Document section »
/---
Can you tell us about your educational background and how you ended up pursuing a career in law with a specialization in Business Law?
I have done my schooling from New Delhi then I joined NLU Jodhpur after clearing their entrance examination in 2007. That time there was no CLAT examination and each college had their own individual entrance exams. I decided to pursue Business Law Hons because at that time NLU Jodhpur was offering in unique degree of BBA.,LLB (Business Law) Hons which was not given by any other college and since I wanted to pursue commercial law/ commercial litigation, I proceeded with specialisation in Business Law.
What inspired you to focus on corporate advisory, commercial disputes, and various areas of law such as legal metrology, and insolvency and bankruptcy law?
My initial days after graduation led to focus on these areas. Immediately after graduation, I joined a law firm and was with a senior advocate who had a substantial amount of commercial litigation work. That acted as a base for my practice and thereafter, I was fortunate enough to get associated with Clients who required advisory services in Legal Metrology and IBC Laws.
\---
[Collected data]
/---
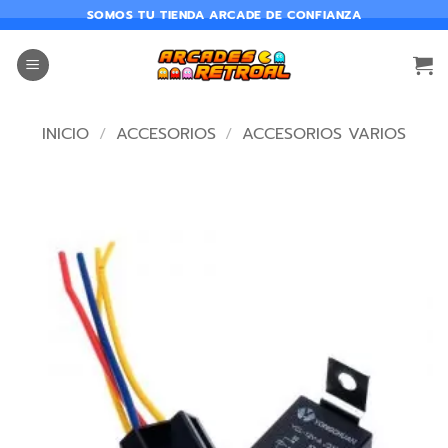
SOMOS TU TIENDA ARCADE DE CONFIANZA
INICIO
/
ACCESORIOS
/
ACCESORIOS VARIOS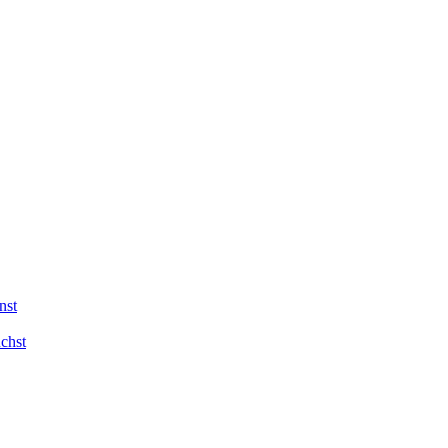
nst
chst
\---
About this task » Copy out the whole interview about the path into a Business Law career word for word.

Task solution »
Can you tell us about your educational background and how you ended up pursuing a career in law with a specialization in Business Law?
I have done my schooling from New Delhi then I joined NLU Jodhpur after clearing their entrance examination in 2007. That time there was no CLAT examination and each college had their own individual entrance exams. I decided to pursue Business Law Hons because at that time NLU Jodhpur was offering in unique degree of BBA.,LLB (Business Law) Hons which was not given by any other college and since I wanted to pursue commercial law/ commercial litigation, I proceeded with specialisation in Business Law.
What inspired you to focus on corporate advisory, commercial disputes, and various areas of law such as legal metrology, and insolvency and bankruptcy law?
My initial days after graduation led to focus on these areas. Immediately after graduation, I joined a law firm and was with a senior advocate who had a substantial amount of commercial litigation work. That acted as a base for my practice and thereafter, I was fortunate enough to get associated with Clients who required advisory services in Legal Metrology and IBC Laws.